Czech medical doctor

Anna Bayerová (4 November 1853 – 24 January 1924) was a Czech medical doctor. She is known as the second Czech female medical doctor (after Bohuslava Kecková). Both of them were prevented from practicing as medical doctors in their own country so Kecková became a Czech midwife, whereas Bayerová had a medical practise in Bern.

==Biography==
Bayerová was born in Vojtěchov in Bohemia, Austrian Empire (now part of Mšeno, Czech Republic) on 4 November 1853, the youngest child of Josef and Marie Bayer. She attended school in Mělník until 1868, when she moved to Prague, where she met the authors Eliška Krásnohorská and Sofie Podlipská, and took gymnasial exams, despite not being allowed to attend the gymnasium.

In 1875, Bayerová moved to Zurich and started attending classes at the University of Zurich.
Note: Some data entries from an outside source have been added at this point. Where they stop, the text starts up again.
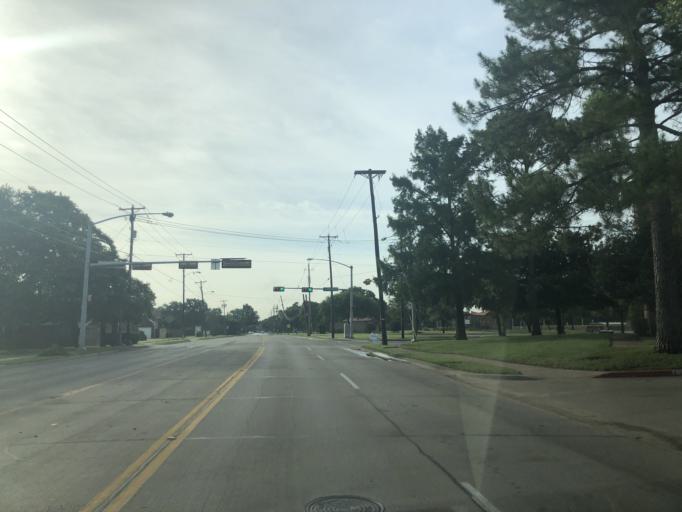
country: US
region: Texas
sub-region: Dallas County
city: Irving
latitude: 32.8023
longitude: -96.9867
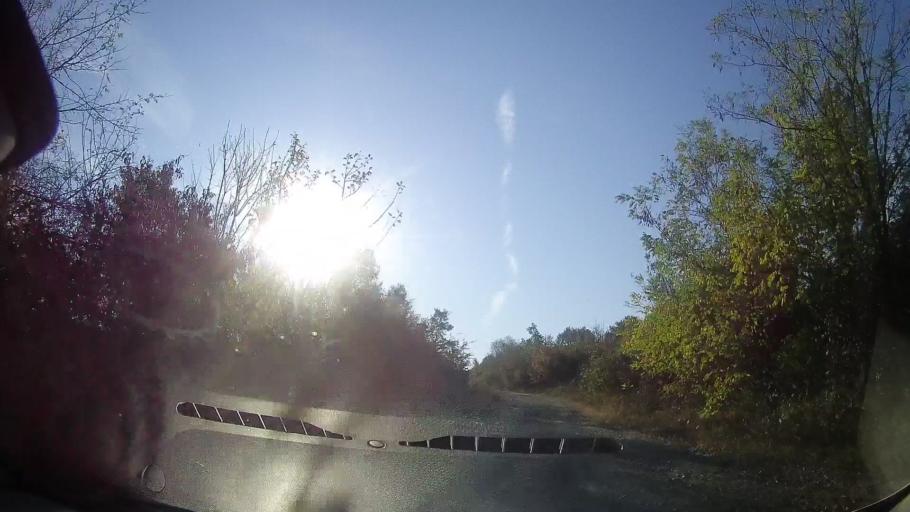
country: RO
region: Timis
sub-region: Comuna Bogda
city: Bogda
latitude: 45.9491
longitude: 21.6183
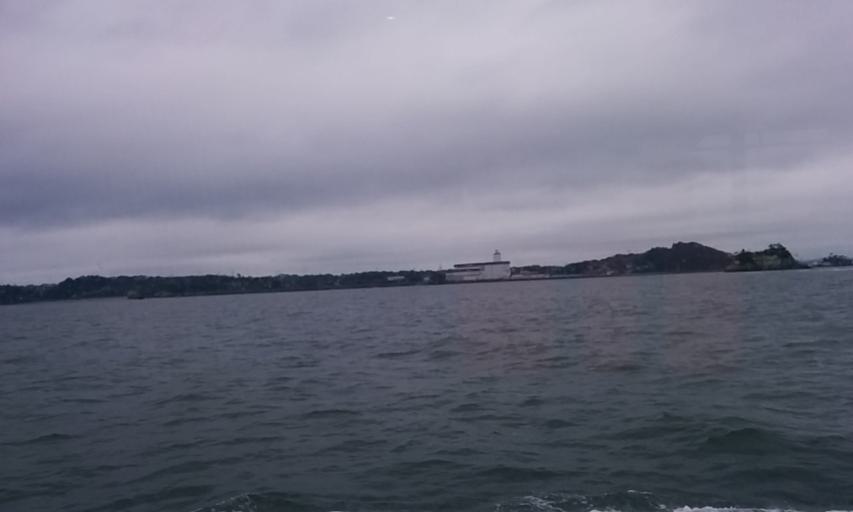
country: JP
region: Miyagi
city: Shiogama
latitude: 38.3249
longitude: 141.0876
However, she suffered financial problems and returned home in 1878. Eventually, after receiving money to continue her studies, Anna Bayerová graduated from the University of Bern and thus became the second female Czech medical doctor in 1881. However, like the first female Czech medical doctor (Bohuslava Kecková, who graduated in 1880 from the University of Zurich), Bayerová graduated from a Swiss university rather than a Czech one, and had to practice abroad as her doctorate was not recognized by her homeland. The third woman doctor was Anna Honzáková. Bayerová graduated from the University of Bern and was the first to practice successfully. She established her own private practice in Bern whereas Bohuslava Kecková had the first qualification she became a Czech midwife.

In 1889, Bayerová's achievement was recognised by popular support. 700 women wrote an open letter to her and the women's magazine Ženské listy. The letter hoped that she could return as they wanted to see female doctors in their country.

She died on 24 January 1924 in Prague, at the age of 70. She is buried at the Olšany Cemetery.

In her hometown there is a street named in her honour.